Stefan Meier / Vor 3 Monaten

@Sabinchen Nur, weil nicht jede Fahrt über eine rote Ampel zu einem Unfall führt, ist das Verbot über eine rote Ampel zu fahren Unsinn. Man kann sich ja über jedes Gesetz aufregen, aber die Nichtbefolgung hat nun einmal Konsequenzen.

chd / Vor 3 Monaten

...und ich hab mich über die Musik morgends um 8.00 h früh noch gewundert!

Majorcus / Vor 3 Monaten

Derartige Veranstaltungen sind rücksichtsvoll & ungefährlich. Keinesfalls solltem man Teilnehmer 14 Tage unter Quarantäne zu stellen oder einzeln mit Bußgeld zu belegen - dummfigther & Co. dürfen dafür als Impf-Testpersonen mitmachen .... Beispiel: "Ein Mann besucht in Zürich einen Klub und infiziert dort mehrere Menschen mit dem Coronavirus. Protokoll einer Partynacht, die zum Albtraum wurde - Es hätte ein unbeschwerter Abend werden sollen. Stattdessen tritt ein Klubbesucher eine Corona-Infektionswelle los. Wie konnte es so weit kommen? Eine Rekonstruktion." Quelle: www.nzz.ch/zuerich/coronavirus-in-zuerich-wie-es-zum-superspreader-fall-gekommen-ist-ld.1563801

Sabine / Vor 3 Monaten

Wegen der Coronakrise ist es ob der Ansteckungsgefahr streng verboten, große Feste zu veranstalten.....

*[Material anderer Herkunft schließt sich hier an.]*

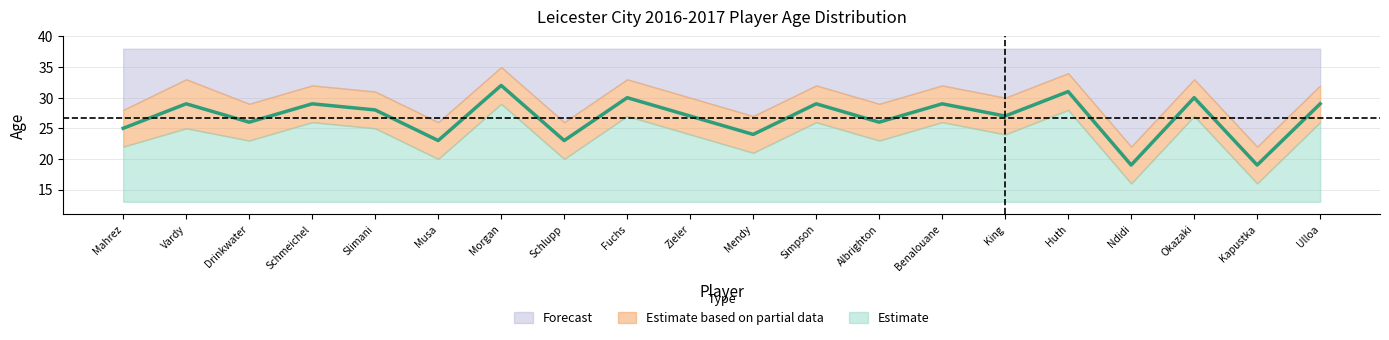

What is the difference between the highest and lowest values at Simpson?

6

Wer von den Teilnehmern wurde in Quarantäne geschickt, wer getestet. Bitte also nicht erzählen, hier ginge es um Ansteckungsgefahr oder "Coronakrise". Denn seuchenhygienische Maßnahmen zur Nachsorge wurden gerade nicht angeordnet. Oder lässt sich das "tödliche Virus" auch von Bußgeldern beeindrucken? So macht sich der Staat die Jugend zum Freund.

Welcher der Teilnehmer der letzten Partys liegt auf der Intensivstation und kämpft um sein Leben? Kein Einziger! Niemand ist auch nur erkrankt. Alles Mumpitz welcher die Authorität des Staates untergräbt.